CAI Logo

Inferring Other Agents' Goal in Collaborative Environments Using Graphs


Description: Watch-And-Help (WAH) is a challenge for testing social intelligence in agents. In WAH, an AI system has to help a human-like agent perform a complex household task efficiently. The environment, VirtualHome-Social, simulates realistic and rich home environments where agents can interact with different objects. The framework consists of two phases. In the first, Watch stage, an AI agent (Bob) watches a human-like agent (Alice) performing a task once and infers Alice’s goal from her actions. In the second, Help stage, Bob helps Alice achieve the same goal in a different environment as quickly as possible. To do so, the AI agent (Bob) has a module to infer Alice’s goal, a high-level policy to predict a sub-goal and a low-level policy to decide which actions to take. To encode the state of the environment, the authors use a Transformer, but given the different types of relations between the objects in the scene, a Graph Neural Network might be better suited as encoder.

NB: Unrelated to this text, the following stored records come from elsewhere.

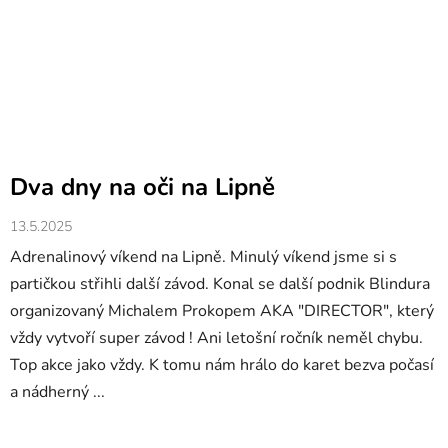
Dva dny na oči na Lipně
13.5.2025
Adrenalinový víkend na Lipně. Minulý víkend jsme si s
partičkou střihli další závod. Konal se další podnik Blindura
organizovaný Michalem Prokopem AKA "DIRECTOR", který
vždy vytvoří super závod ! Ani letošní ročník neměl chybu.
Top akce jako vždy. K tomu nám hrálo do karet bezva počasí
a nádherný ...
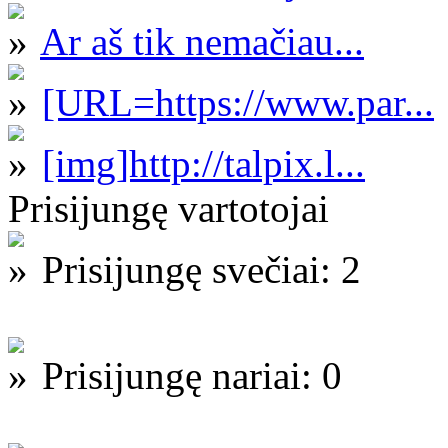
Ar aš tik nemačiau...
[URL=https://www.par...
[img]http://talpix.l...
Prisijungę vartotojai
Prisijungę svečiai: 2
Prisijungę nariai: 0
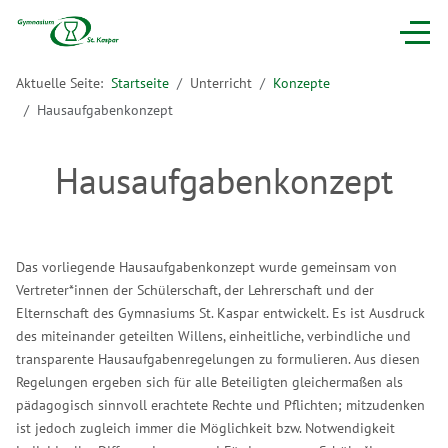
Aktuelle Seite:
Startseite
Unterricht
Konzepte
Hausaufgabenkonzept
Hausaufgabenkonzept
Das vorliegende Hausaufgabenkonzept wurde gemeinsam von
Vertreter*innen der Schülerschaft, der Lehrerschaft und der
Elternschaft des Gymnasiums St. Kaspar entwickelt. Es ist Ausdruck
des miteinander geteilten Willens, einheitliche, verbindliche und
transparente Hausaufgabenregelungen zu formulieren. Aus diesen
Regelungen ergeben sich für alle Beteiligten gleichermaßen als
pädagogisch sinnvoll erachtete Rechte und Pflichten; mitzudenken
ist jedoch zugleich immer die Möglichkeit bzw. Notwendigkeit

Goal: Replace the Transformer in the baseline state encoder with a Graph Neural Network. Run different experiments with different types of layers and discuss the results.

Supervisor: Matteo Bortoletto and Lei Shi

Distribution: 10% literature review, 70% implementation, 20% analysis

Requirements: Good knowledge of deep learning, strong programming skills in Python and PyTorch, good self-management

Literature:

Puig, Xavier et al. 2020. Watch-and-help: A challenge for social perception and human-ai collaboration. arXiv:2010.09890.

Puig, Xavier et al. 2018. Virtualhome: Simulating household activities via programs. Proceedings of the IEEE Conference on Computer Vision and Pattern Recognition (CVPR).

Wu, Zonghan et al. 2020. A comprehensive survey on graph neural networks. IEEE Transactions on Neural Networks and Learning Systems (TNNLS), p.4-24.